Perfect poached eggs

  1. Set the broiler to high. Raise the oven shelf to the top rail.
  2. Heat up the skillet for a few minutes over medium high heat.
  3. Add 1 tbsp butter and 1 tbsp olive oil. When the butter stops foaming, add the bread. Let it sizzle but don’t let it burn. It should be deeply golden and crisp before you flip it over. Toast both sides. Place the toast on a nice plate.
  4. Lay a slice of prosciutto over the toast.
  5. Wipe out the skillet and fill it with water. Heat the water over high heat until it simmers. Add a tsp of salt. When the water is simmering crack the egg into the water. You may need to lower the heat to maintain a gentle simmer. If you have never poached a very fresh egg before, you’ll be amazed to see how the white holds together in a perfect oval! Now I know why the eggs I typically poach look so sloppy. Cook until the white is firm, about 5 minutes. Don’t let the yolk harden. That’s your sauce.
  6. Just as soon as you crack the egg into the water, toss the asparagus on the metal broiler pan with 1 tbsp of olive and a big pinch of kosher sea salt and a generous grinding of black pepper. Put the asparagus under the broiler for 2 minutes, then turn them over, they should be crisp and a little brown. Set them back under the broiler for 2 more minutes. When they are browned but before they become floppy and overdone, remove from the oven. Take them off the pan and put them right on top of the prosciutto. You don’t want them to continue to cook on the hot metal pan.
  7. Remove the egg from the boiling water with a slotted spoon if you have one, and carefully lay it on top of the asparagus. Dab the heaping tbsp of truffle butter on the side of the plate.
  8. Sit somewhere quiet and hopefully tidied up, with a large clean linen napkin and a glass of mineral water. Eat your lunch peacefully, without rushing.

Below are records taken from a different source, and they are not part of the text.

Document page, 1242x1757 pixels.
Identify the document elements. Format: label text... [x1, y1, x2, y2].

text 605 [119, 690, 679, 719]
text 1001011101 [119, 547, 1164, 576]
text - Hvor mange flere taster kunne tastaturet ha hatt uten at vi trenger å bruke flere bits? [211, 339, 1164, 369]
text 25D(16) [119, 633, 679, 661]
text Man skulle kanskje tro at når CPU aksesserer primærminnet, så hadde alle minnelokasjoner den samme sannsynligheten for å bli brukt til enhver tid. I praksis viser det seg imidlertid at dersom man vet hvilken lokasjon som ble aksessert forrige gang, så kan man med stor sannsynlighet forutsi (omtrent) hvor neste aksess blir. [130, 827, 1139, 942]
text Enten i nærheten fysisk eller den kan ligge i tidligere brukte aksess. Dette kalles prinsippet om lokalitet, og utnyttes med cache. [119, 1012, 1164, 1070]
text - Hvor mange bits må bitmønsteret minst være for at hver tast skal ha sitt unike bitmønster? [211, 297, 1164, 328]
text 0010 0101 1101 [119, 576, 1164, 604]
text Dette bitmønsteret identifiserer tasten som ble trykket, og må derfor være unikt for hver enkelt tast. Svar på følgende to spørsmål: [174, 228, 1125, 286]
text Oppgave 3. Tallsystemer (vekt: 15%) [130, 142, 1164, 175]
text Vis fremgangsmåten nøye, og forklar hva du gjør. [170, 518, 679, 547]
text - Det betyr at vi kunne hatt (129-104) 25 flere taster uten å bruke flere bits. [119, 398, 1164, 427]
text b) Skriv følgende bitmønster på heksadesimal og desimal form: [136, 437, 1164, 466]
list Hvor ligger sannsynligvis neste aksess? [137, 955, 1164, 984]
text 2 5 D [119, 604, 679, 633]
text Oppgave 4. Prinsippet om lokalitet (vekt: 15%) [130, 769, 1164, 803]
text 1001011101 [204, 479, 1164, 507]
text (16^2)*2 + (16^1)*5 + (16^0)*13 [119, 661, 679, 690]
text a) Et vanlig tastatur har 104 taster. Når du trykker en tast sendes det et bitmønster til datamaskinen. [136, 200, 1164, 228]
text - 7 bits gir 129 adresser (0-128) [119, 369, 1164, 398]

After the asparagus and prosciutto and most of the toast and egg were gone, I found myself chasing tiny crisp crumbs around the plate with my knife, carefully scooping them up against the blade and then dipping the tip into the truffle butter. Some of the large grains of sea salt caught in the buttery crumbs adding mineral crunch and tang.  Then of course there were the traces of molten yolk that got scooped up too. I licked the end of knife. That was such an excellent lunch.